Saved data entries ::
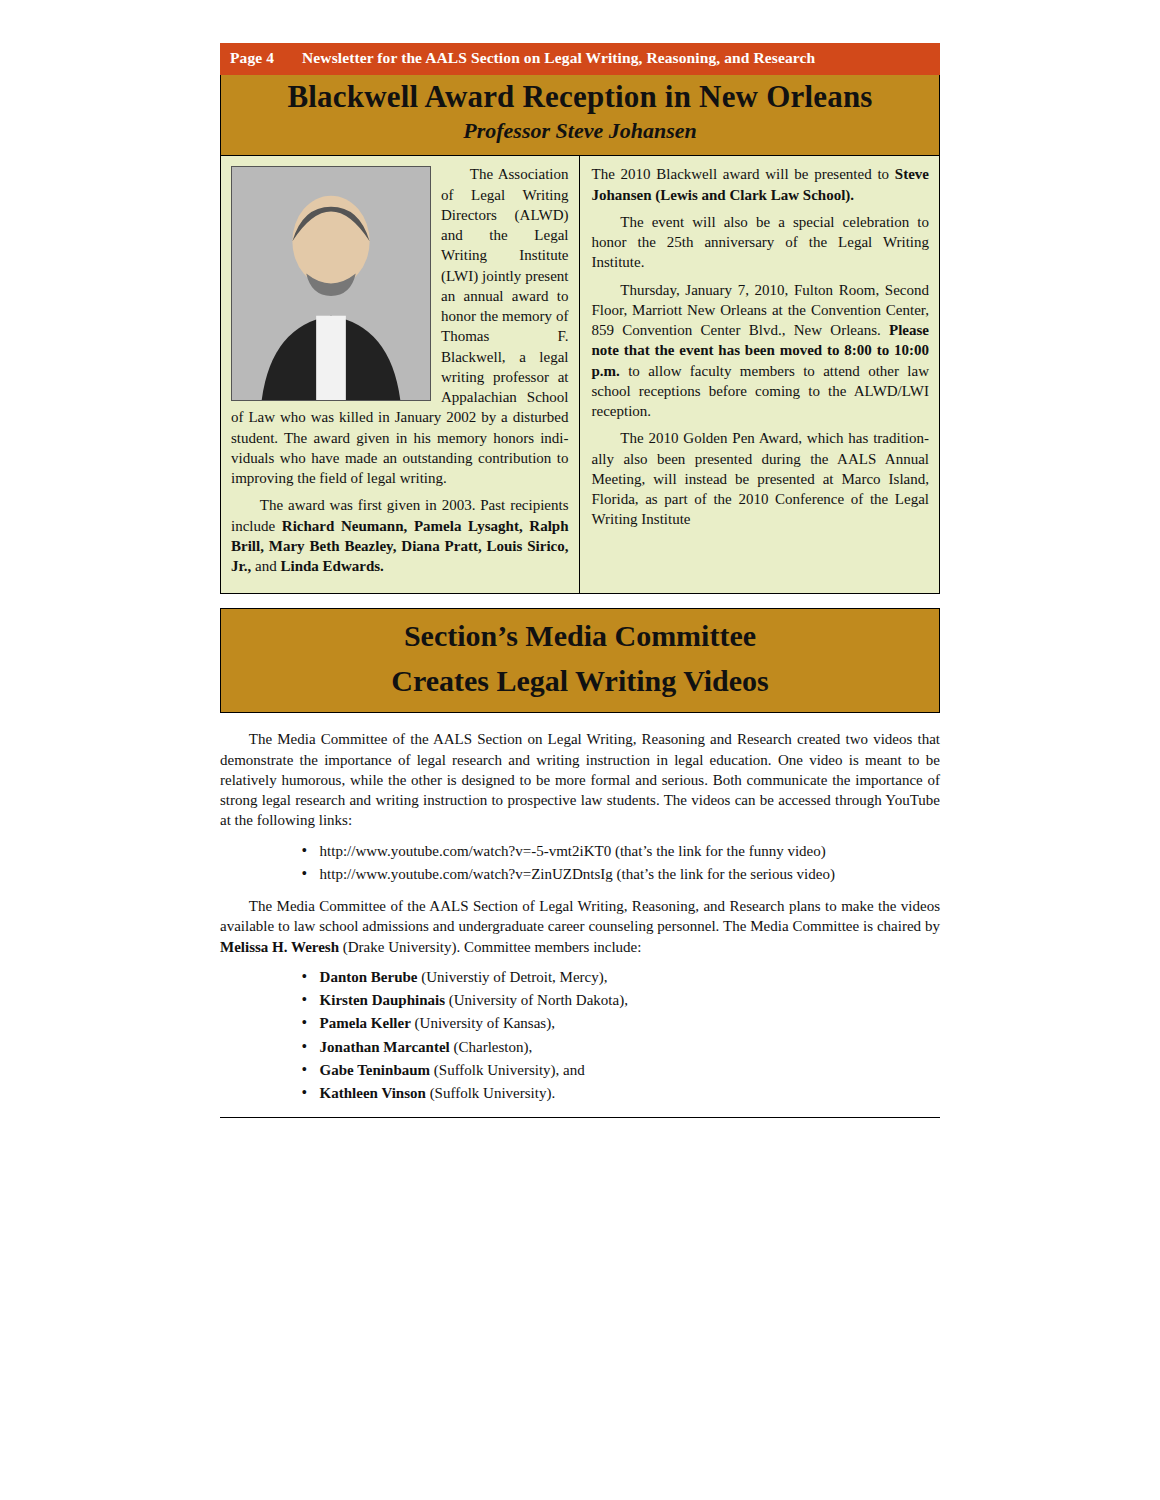Page 4 Newsletter for the AALS Section on Legal Writing, Reasoning, and Research
Blackwell Award Reception in New Orleans
Professor Steve Johansen
The Association of Legal Writing Directors (ALWD) and the Legal Writing Institute (LWI) jointly present an annual award to honor the memory of Thomas F. Blackwell, a legal writing professor at Appalachian School of Law who was killed in January 2002 by a disturbed student. The award given in his memory honors individuals who have made an outstanding contribution to improving the field of legal writing.
The award was first given in 2003. Past recipients include Richard Neumann, Pamela Lysaght, Ralph Brill, Mary Beth Beazley, Diana Pratt, Louis Sirico, Jr., and Linda Edwards.
The 2010 Blackwell award will be presented to Steve Johansen (Lewis and Clark Law School).
The event will also be a special celebration to honor the 25th anniversary of the Legal Writing Institute.
Thursday, January 7, 2010, Fulton Room, Second Floor, Marriott New Orleans at the Convention Center, 859 Convention Center Blvd., New Orleans. Please note that the event has been moved to 8:00 to 10:00 p.m. to allow faculty members to attend other law school receptions before coming to the ALWD/LWI reception.
The 2010 Golden Pen Award, which has traditionally also been presented during the AALS Annual Meeting, will instead be presented at Marco Island, Florida, as part of the 2010 Conference of the Legal Writing Institute
Section’s Media Committee Creates Legal Writing Videos
The Media Committee of the AALS Section on Legal Writing, Reasoning and Research created two videos that demonstrate the importance of legal research and writing instruction in legal education. One video is meant to be relatively humorous, while the other is designed to be more formal and serious. Both communicate the importance of strong legal research and writing instruction to prospective law students. The videos can be accessed through YouTube at the following links:
http://www.youtube.com/watch?v=-5-vmt2iKT0 (that’s the link for the funny video)
http://www.youtube.com/watch?v=ZinUZDntsIg (that’s the link for the serious video)
The Media Committee of the AALS Section of Legal Writing, Reasoning, and Research plans to make the videos available to law school admissions and undergraduate career counseling personnel. The Media Committee is chaired by Melissa H. Weresh (Drake University). Committee members include:
Danton Berube (Universtiy of Detroit, Mercy),
Kirsten Dauphinais (University of North Dakota),
Pamela Keller (University of Kansas),
Jonathan Marcantel (Charleston),
Gabe Teninbaum (Suffolk University), and
Kathleen Vinson (Suffolk University).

What is being asked ::
If the word "presented" is on a line above, return that line.

Answer space ::
The 2010 Blackwell award will be presented to Steve Johansen (Lewis and Clark Law School).
The 2010 Golden Pen Award, which has traditionally also been presented during the AALS Annual Meeting, will instead be presented at Marco Island, Florida, as part of the 2010 Conference of the Legal Writing Institute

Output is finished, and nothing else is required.